Reproduce the lines of the material between the one holding "sent to the" and the one holding "fish such as", inclusive, and nothing else.

┏━━

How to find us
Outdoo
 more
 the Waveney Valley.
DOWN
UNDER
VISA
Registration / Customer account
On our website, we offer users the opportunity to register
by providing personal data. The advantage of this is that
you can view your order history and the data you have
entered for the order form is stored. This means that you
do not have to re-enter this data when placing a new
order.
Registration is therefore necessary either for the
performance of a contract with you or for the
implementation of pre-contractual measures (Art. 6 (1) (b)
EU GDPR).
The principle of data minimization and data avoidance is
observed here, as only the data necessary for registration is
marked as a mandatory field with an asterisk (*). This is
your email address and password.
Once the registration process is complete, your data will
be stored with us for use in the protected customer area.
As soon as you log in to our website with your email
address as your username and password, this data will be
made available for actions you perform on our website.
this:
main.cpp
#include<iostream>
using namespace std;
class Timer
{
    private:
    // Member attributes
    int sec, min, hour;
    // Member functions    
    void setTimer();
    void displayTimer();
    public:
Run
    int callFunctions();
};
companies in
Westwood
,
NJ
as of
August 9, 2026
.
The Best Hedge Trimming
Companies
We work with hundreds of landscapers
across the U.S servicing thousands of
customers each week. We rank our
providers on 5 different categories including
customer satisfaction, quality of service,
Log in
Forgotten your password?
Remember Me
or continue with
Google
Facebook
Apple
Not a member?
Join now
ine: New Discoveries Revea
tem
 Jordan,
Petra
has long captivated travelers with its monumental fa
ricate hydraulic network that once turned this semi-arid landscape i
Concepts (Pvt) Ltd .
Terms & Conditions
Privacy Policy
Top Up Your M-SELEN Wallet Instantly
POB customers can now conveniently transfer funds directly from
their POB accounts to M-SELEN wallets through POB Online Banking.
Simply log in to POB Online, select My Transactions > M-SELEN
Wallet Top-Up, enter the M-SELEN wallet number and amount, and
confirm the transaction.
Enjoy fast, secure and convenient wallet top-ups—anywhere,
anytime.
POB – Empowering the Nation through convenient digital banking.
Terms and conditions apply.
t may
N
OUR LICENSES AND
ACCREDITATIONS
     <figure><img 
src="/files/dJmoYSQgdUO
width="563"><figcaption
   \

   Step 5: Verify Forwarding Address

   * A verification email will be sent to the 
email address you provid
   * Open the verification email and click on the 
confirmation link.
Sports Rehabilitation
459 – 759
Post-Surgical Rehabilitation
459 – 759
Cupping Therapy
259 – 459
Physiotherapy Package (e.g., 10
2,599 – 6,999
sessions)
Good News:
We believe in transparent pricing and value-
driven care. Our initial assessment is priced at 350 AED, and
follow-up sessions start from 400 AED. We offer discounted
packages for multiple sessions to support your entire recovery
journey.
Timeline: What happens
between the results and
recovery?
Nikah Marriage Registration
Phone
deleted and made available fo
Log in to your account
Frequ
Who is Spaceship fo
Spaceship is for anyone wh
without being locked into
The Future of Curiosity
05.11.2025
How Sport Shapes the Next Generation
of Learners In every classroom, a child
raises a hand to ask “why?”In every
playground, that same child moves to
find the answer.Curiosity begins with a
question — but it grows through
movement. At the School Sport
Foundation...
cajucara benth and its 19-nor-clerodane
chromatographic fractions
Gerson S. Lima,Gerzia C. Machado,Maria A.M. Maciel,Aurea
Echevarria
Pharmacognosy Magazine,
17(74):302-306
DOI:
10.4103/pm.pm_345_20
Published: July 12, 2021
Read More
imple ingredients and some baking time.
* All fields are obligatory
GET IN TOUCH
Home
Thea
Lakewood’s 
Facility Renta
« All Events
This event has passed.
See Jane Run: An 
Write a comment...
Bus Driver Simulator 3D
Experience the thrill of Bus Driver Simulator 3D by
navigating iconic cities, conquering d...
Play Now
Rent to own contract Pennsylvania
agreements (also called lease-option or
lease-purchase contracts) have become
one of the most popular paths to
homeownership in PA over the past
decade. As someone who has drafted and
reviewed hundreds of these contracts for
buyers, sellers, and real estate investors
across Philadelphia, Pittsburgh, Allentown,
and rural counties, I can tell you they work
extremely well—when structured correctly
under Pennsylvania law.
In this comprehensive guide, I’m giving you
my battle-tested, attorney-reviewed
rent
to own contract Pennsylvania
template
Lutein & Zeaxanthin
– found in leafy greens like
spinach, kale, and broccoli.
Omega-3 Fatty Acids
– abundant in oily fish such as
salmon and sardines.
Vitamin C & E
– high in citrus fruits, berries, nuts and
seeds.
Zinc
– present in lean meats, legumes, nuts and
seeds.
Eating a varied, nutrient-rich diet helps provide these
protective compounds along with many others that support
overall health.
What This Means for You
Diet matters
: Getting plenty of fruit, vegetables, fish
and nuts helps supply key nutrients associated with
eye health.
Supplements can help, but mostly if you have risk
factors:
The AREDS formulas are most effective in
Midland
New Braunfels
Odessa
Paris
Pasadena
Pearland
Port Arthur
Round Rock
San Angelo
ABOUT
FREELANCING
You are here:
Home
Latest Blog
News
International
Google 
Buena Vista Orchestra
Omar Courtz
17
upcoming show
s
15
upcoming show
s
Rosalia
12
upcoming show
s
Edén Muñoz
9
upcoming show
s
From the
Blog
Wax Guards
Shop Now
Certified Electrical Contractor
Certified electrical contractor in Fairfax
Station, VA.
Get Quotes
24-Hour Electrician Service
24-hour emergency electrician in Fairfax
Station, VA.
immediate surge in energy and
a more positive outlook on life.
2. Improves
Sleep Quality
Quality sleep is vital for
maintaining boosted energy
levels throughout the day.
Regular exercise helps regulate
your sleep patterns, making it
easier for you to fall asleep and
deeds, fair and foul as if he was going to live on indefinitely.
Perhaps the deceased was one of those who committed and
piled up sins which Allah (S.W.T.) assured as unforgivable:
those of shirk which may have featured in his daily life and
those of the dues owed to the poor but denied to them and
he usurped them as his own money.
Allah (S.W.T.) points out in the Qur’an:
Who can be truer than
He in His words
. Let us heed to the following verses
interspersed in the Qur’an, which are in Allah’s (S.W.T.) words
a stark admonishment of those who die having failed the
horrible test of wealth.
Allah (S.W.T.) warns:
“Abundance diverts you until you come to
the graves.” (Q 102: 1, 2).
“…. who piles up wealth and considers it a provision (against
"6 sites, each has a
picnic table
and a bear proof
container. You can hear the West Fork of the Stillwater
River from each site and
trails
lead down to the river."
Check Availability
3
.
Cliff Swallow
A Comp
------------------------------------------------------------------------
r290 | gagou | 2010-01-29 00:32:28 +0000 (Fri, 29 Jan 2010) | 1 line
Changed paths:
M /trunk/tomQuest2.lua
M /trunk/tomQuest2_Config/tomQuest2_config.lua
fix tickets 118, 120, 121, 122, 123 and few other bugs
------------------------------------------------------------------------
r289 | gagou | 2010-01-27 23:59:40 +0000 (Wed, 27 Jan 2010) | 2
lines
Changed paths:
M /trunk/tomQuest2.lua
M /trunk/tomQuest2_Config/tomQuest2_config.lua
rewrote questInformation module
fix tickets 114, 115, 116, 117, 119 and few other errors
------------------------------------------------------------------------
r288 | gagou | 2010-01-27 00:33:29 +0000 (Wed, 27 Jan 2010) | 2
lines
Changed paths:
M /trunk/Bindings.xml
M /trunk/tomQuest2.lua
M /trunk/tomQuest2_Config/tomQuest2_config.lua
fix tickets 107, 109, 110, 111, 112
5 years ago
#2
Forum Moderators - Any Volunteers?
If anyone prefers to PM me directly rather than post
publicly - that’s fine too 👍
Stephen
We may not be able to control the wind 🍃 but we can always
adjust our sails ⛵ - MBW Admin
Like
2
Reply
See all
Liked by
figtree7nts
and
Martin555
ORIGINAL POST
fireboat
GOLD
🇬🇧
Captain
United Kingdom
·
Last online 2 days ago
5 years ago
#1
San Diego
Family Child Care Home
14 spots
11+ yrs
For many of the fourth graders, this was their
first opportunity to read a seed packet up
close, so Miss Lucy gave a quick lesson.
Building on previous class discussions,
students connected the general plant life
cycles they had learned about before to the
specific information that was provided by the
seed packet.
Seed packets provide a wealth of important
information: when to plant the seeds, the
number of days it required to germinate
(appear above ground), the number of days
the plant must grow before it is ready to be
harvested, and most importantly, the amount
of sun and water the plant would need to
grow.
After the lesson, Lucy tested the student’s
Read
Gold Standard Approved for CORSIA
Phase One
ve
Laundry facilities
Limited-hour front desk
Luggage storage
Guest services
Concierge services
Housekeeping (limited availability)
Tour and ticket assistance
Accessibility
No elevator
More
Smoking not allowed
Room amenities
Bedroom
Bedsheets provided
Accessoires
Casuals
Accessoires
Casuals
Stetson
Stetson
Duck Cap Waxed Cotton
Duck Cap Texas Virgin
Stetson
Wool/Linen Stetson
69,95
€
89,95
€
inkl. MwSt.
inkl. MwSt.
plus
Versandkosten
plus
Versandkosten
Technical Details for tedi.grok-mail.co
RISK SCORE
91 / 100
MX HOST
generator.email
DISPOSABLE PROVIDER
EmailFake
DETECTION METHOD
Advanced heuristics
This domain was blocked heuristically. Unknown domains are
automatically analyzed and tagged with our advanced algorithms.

┗━━

§ **Your response**
   * A verification email will be sent to the 
email address you provid
   * Open the verification email and click on the 
confirmation link.
Sports Rehabilitation
459 – 759
Post-Surgical Rehabilitation
459 – 759
Cupping Therapy
259 – 459
Physiotherapy Package (e.g., 10
2,599 – 6,999
sessions)
Good News:
We believe in transparent pricing and value-
driven care. Our initial assessment is priced at 350 AED, and
follow-up sessions start from 400 AED. We offer discounted
packages for multiple sessions to support your entire recovery
journey.
Timeline: What happens
between the results and
recovery?
Nikah Marriage Registration
Phone
deleted and made available fo
Log in to your account
Frequ
Who is Spaceship fo
Spaceship is for anyone wh
without being locked into
The Future of Curiosity
05.11.2025
How Sport Shapes the Next Generation
of Learners In every classroom, a child
raises a hand to ask “why?”In every
playground, that same child moves to
find the answer.Curiosity begins with a
question — but it grows through
movement. At the School Sport
Foundation...
cajucara benth and its 19-nor-clerodane
chromatographic fractions
Gerson S. Lima,Gerzia C. Machado,Maria A.M. Maciel,Aurea
Echevarria
Pharmacognosy Magazine,
17(74):302-306
DOI:
10.4103/pm.pm_345_20
Published: July 12, 2021
Read More
imple ingredients and some baking time.
* All fields are obligatory
GET IN TOUCH
Home
Thea
Lakewood’s 
Facility Renta
« All Events
This event has passed.
See Jane Run: An 
Write a comment...
Bus Driver Simulator 3D
Experience the thrill of Bus Driver Simulator 3D by
navigating iconic cities, conquering d...
Play Now
Rent to own contract Pennsylvania
agreements (also called lease-option or
lease-purchase contracts) have become
one of the most popular paths to
homeownership in PA over the past
decade. As someone who has drafted and
reviewed hundreds of these contracts for
buyers, sellers, and real estate investors
across Philadelphia, Pittsburgh, Allentown,
and rural counties, I can tell you they work
extremely well—when structured correctly
under Pennsylvania law.
In this comprehensive guide, I’m giving you
my battle-tested, attorney-reviewed
rent
to own contract Pennsylvania
template
Lutein & Zeaxanthin
– found in leafy greens like
spinach, kale, and broccoli.
Omega-3 Fatty Acids
– abundant in oily fish such as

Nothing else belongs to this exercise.